苏拉嬷嬷被“挫骨扬灰”惊得脸色煞白踉跄后退。玉章看着皇太极挺拔孤绝的背影,听着话语中滔天恨意与决绝,心知真正的风暴,才被这童谣彻底点燃。他们必须立刻赶往汗宫,在萨满鼓声响起前,在阿巴亥罗网收紧前,破局。
第七章 雷霆雨露 朱翎染血
汗宫大殿内,空气凝固。努尔哈赤高踞主位,面色阴沉。大妃阿巴亥端坐在稍低的位置,俏脸含霜。
阶下代善垂眸静立;阿敏嘴角挂讥诮;莽古尔泰面有得意地踏入殿门的皇太极一行人。
玉章随皇太极身后半步,低眉敛目,清晰感受四面八方审视、幸灾乐祸、冰冷的目光。她心悬,目光扫过殿内:乌林珠和济尔哈朗被侍卫按跪冰冷的地上,两人脸色惨白,浑身发抖,乌林珠无声淌泪蜷缩着身躯。苏拉嬷嬷趾高气昂侍立阿巴亥身侧。
更让玉章心惊的是大殿角落阴影里,肃立两名身着奇异羽衣、脸涂油彩的萨满,一人持兽骨铜铃神杖,一人抱蒙皮鹰笛,眼神空洞幽深。空气中弥漫辛辣草药焚烧气息——萨满作法前净场熏香。

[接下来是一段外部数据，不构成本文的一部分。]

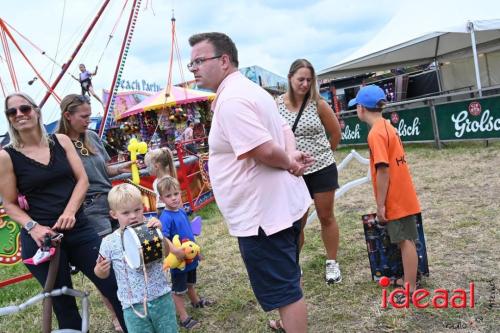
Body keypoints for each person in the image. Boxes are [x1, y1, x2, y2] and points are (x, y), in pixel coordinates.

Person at [188, 32, 313, 333]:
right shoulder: (250, 90)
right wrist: (291, 153)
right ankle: (285, 323)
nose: (193, 68)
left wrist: (289, 160)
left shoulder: (232, 100)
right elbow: (282, 128)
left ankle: (290, 323)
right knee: (287, 277)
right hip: (278, 208)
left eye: (199, 61)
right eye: (191, 63)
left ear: (224, 60)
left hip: (264, 216)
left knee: (285, 291)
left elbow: (263, 150)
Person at [0, 92, 126, 331]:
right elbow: (9, 204)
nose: (19, 115)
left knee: (113, 286)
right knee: (64, 304)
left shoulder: (61, 141)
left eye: (24, 109)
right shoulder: (7, 157)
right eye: (12, 112)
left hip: (79, 228)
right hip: (43, 240)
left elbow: (82, 181)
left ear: (36, 111)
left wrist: (70, 211)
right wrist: (33, 227)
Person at [57, 93, 132, 331]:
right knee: (104, 265)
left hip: (111, 204)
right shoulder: (59, 144)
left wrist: (125, 168)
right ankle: (115, 315)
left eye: (90, 115)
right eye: (84, 116)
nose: (89, 120)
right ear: (68, 116)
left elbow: (104, 170)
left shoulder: (91, 137)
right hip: (89, 210)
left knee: (125, 256)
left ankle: (129, 307)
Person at [350, 85, 420, 300]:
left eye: (356, 107)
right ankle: (408, 279)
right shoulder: (388, 126)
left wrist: (380, 204)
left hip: (395, 196)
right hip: (403, 192)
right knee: (404, 238)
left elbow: (383, 169)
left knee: (404, 240)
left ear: (361, 108)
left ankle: (409, 286)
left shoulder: (376, 134)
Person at [277, 59, 342, 284]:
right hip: (294, 173)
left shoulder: (318, 104)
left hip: (322, 168)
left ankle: (332, 263)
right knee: (297, 222)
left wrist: (323, 156)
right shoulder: (276, 105)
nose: (305, 84)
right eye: (300, 79)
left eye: (308, 80)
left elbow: (335, 133)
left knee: (326, 216)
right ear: (290, 78)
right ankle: (294, 263)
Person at [94, 183, 178, 333]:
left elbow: (165, 252)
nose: (133, 216)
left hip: (161, 297)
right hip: (132, 306)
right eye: (125, 213)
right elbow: (101, 273)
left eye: (137, 210)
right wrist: (100, 270)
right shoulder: (109, 241)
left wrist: (160, 234)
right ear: (114, 214)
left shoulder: (150, 228)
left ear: (143, 207)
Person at [157, 176, 213, 330]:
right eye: (168, 196)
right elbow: (163, 236)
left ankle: (196, 301)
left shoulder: (181, 211)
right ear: (161, 198)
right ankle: (183, 317)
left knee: (190, 282)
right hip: (179, 261)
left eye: (176, 194)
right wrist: (174, 250)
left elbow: (189, 233)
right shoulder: (166, 217)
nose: (174, 198)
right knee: (178, 290)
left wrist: (197, 251)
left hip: (190, 258)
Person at [144, 147, 178, 216]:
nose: (147, 169)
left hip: (168, 214)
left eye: (148, 166)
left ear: (156, 166)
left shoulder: (167, 182)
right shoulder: (156, 181)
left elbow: (176, 202)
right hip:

“儿臣皇太极,携罪人乌林珠、济尔哈朗,叩见父汗,叩见大妃。”皇太极掀袍跪地行礼,他并未辩解,而是直接称“罪人”。
玉章紧随行礼,心沉谷底。这是以退为进?
阿巴亥不等努尔哈赤开口,抢先发声,“大汗,四贝勒明理,已将两小押来。今日御花园,众目睽睽,钮祜禄·乌林珠口唱‘大妃新,额涅灵,风过赫图阿拉城’大逆谶语,诅咒本宫,亵渎先大妃孟古姐姐,其心可诛。正红旗尼楚贺格格及宫人皆可作证,此风不惩,何以正宫闱?安亡灵?臣妾恳请大汗,允萨满做法,驱除邪祟,揪出幕后黑手,以儆效尤。”